Video of litigation pitch adds to evidence that lawsuits seek dough to pay for pols’ pet projects
CLW readers will remember the admission — reflected in two independent sets of notes taken at a meeting at the Rockefeller family mansion at Pocantico — that governmental “climate” litigation is not actually about “combatting climate change” but is in fact about grabbing a “sustainable funding stream” for government executives upset over legislators refusing raise taxes or spend enough to satisfy the executives’ spending ambitions.

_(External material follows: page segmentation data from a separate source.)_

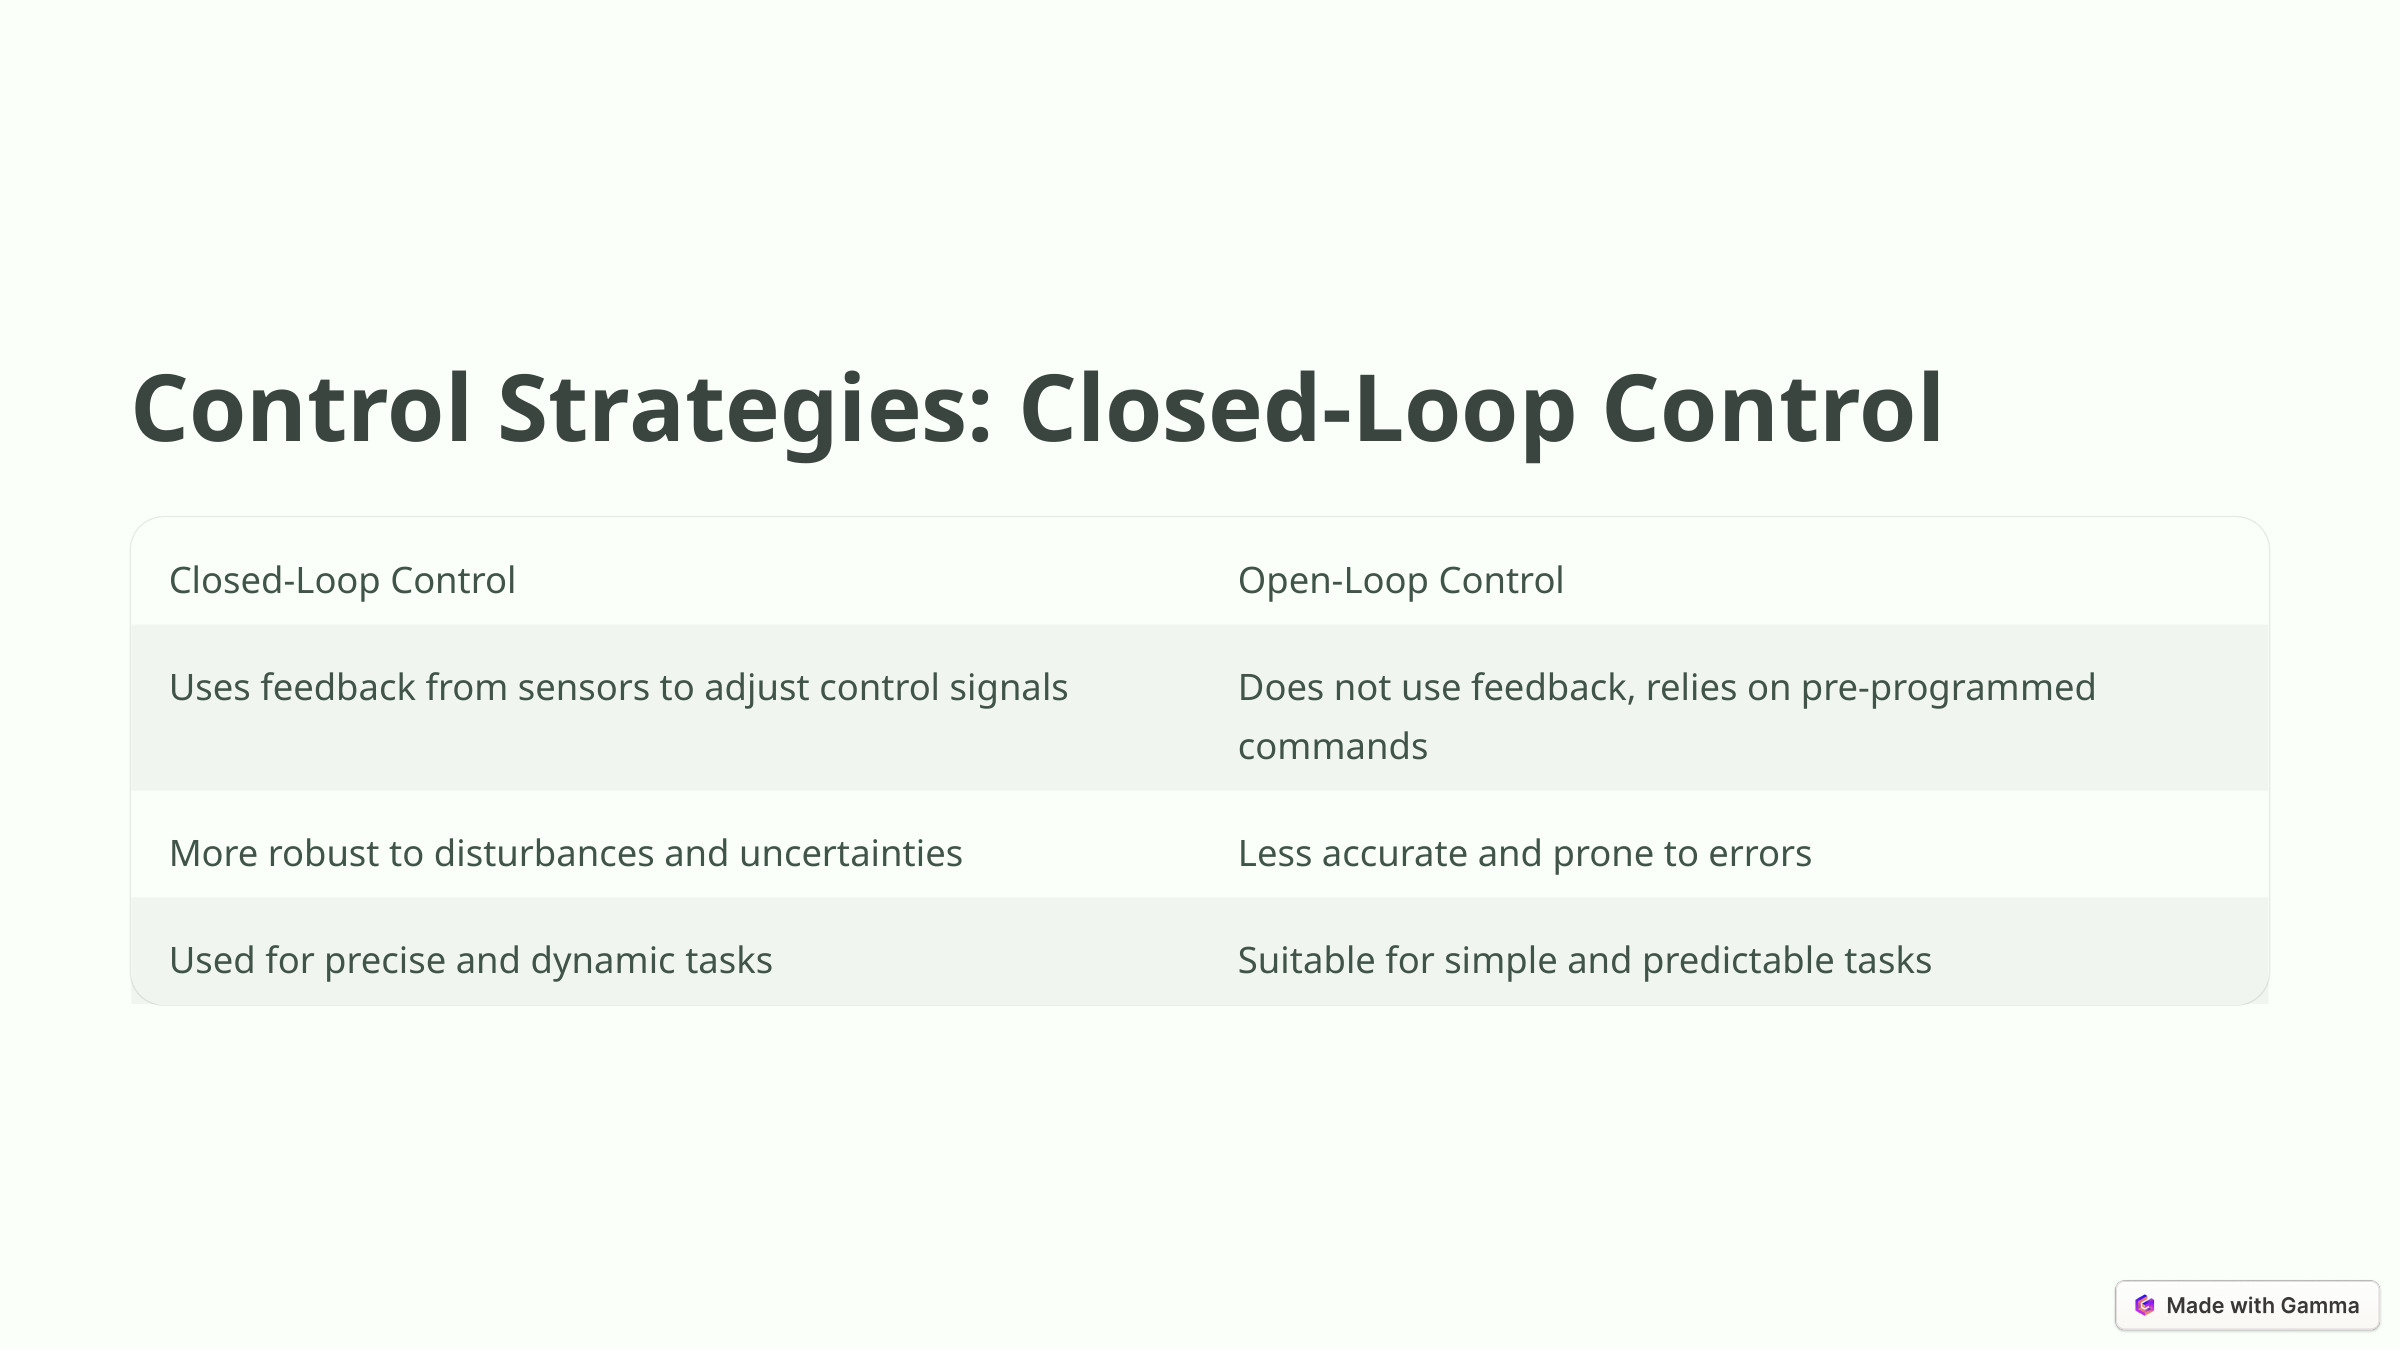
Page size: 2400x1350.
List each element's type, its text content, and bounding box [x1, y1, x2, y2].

text_box More robust to disturbances and uncertainties [168, 814, 1163, 874]
text_box Open-Loop Control [1237, 541, 2232, 601]
text_box [131, 624, 2269, 790]
text_box Control Strategies: Closed-Loop Control [130, 344, 2014, 461]
text_box Closed-Loop Control [168, 541, 1163, 601]
text_box [131, 790, 2269, 897]
text_box Does not use feedback, relies on pre-programmed commands [1237, 648, 2232, 768]
text_box [131, 517, 2269, 624]
text_box Uses feedback from sensors to adjust control signals [168, 648, 1163, 708]
text_box Less accurate and prone to errors [1237, 814, 2232, 874]
text_box [131, 897, 2269, 1004]
text_box Used for precise and dynamic tasks [168, 921, 1163, 981]
text_box Suitable for simple and predictable tasks [1237, 921, 2232, 981]
picture [2106, 1271, 2389, 1339]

Recently, a video obtained via public records releases from a New Jersey municipality showed climate industry principals suggesting ways to spend the loot in the event of a settlement in the climate cases being jointly orchestrated throughout the country, which demand billions to satisfy purported damages from man-made climate change.
These billions are to be paid, one cannot help noticing, for the sin of producing and marketing something that the current President of the United States repeatedly implores producers to generate and sell more of and spend billions more on infrastructure to produce, “for at least another decade.″
Odd, yes, and a comment likely not appreciated among a crowd that is also pleading for the same President to sic his Department of Justice on their targets as a nice pincer move, as he promised he would (wouldn’t that now be awkward). But the climate plaintiff’s bar is proud of being “exceptionally creative and dedicated“.
The evidence continues to mount that the money is in fact to fund the litany of “green new deal”-style programs legislators won’t, like EV charging stations. As CLW wrote here:
Also notable is the chatter ca. 18:30 about the money they hope that lawsuits would bring in, how the tobacco lawsuits brought in (chuckles) quite hefty settlements, and how such lawsuits can fund “green economy” things politicians want.“Another Window Into the Climate Litigation World,” CLW, 2/8/23
That discussion apparently got Energy Policy Advocates interested in the referenced coordination, and EPA has now shared with CLW some emails, between a climate-plaintiff recruiter and another NJ elected official, reaffirming that the same folks behind the lawsuits are also heavy promoters of the green schemes they dangle before potential plaintiffs as something a litigation payout could finance.
That’s an interesting point: these lawsuits — out of which the plaintiffs have promised many millions of dollars to be taken from purported taxpayer damages to a law firm that, public records state, is already being paid millions of dollars to file these lawsuits — are intended, with at least some of the money that’s left after that, to fund politicians’ and bureaucrats’ wish lists of green baubles and doodads.
While one obvious question involves these groups’ apparent, actual priority being finding various ‘sustainable funding streams’ to spend on such projects, this also raises an unavoidable question of which position is reality? Is it that these claimed damages are real and the money demanded is to pay for them? Or, are the parties being straight with each other when they correspond about wish-list items on which they might spend any litigation windfall?